▶ **Instructions for the task**
In the data below, find the line containing "PAGE: 2 DATE: 04/06/11 TIME: 17:13:27", then set down that line and every later line up to and including the line containing "TOTAL | 790", exactly.

[Stored entries]
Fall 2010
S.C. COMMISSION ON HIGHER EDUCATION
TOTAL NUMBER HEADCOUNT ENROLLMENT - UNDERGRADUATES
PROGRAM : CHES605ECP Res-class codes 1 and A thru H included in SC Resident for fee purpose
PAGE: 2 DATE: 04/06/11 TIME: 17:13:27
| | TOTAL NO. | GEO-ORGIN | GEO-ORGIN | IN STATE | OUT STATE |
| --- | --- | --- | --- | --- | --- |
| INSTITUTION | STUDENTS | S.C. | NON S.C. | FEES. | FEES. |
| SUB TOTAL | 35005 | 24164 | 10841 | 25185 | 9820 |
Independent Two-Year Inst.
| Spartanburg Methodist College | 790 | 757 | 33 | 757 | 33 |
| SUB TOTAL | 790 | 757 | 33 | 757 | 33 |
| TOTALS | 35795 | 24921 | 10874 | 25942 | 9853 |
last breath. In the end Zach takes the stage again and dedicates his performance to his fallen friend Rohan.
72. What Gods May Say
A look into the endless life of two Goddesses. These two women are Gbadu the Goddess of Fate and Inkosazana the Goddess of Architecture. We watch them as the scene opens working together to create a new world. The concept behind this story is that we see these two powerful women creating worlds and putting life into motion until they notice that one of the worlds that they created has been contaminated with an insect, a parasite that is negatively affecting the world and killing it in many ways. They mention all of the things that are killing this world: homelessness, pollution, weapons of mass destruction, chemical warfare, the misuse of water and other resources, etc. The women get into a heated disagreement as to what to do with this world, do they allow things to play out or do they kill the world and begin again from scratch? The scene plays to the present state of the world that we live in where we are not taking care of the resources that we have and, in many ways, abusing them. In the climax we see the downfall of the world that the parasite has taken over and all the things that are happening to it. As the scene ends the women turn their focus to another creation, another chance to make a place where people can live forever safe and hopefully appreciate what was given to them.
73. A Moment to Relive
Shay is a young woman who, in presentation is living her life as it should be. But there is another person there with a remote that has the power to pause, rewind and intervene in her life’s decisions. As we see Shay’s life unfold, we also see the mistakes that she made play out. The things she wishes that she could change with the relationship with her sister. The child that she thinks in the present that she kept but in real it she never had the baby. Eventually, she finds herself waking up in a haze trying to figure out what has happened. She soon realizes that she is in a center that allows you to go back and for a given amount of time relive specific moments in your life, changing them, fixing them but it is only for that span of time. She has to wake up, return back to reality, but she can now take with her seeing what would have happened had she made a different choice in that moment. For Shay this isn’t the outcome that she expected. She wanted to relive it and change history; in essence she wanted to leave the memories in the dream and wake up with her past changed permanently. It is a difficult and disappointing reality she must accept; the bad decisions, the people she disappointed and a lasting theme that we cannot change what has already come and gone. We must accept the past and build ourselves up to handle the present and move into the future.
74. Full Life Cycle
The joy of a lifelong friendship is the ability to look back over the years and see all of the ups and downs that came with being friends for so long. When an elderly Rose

▶ **Result for this task**
PAGE: 2 DATE: 04/06/11 TIME: 17:13:27
| | TOTAL NO. | GEO-ORGIN | GEO-ORGIN | IN STATE | OUT STATE |
| --- | --- | --- | --- | --- | --- |
| INSTITUTION | STUDENTS | S.C. | NON S.C. | FEES. | FEES. |
| SUB TOTAL | 35005 | 24164 | 10841 | 25185 | 9820 |
Independent Two-Year Inst.
| Spartanburg Methodist College | 790 | 757 | 33 | 757 | 33 |
| SUB TOTAL | 790 | 757 | 33 | 757 | 33 |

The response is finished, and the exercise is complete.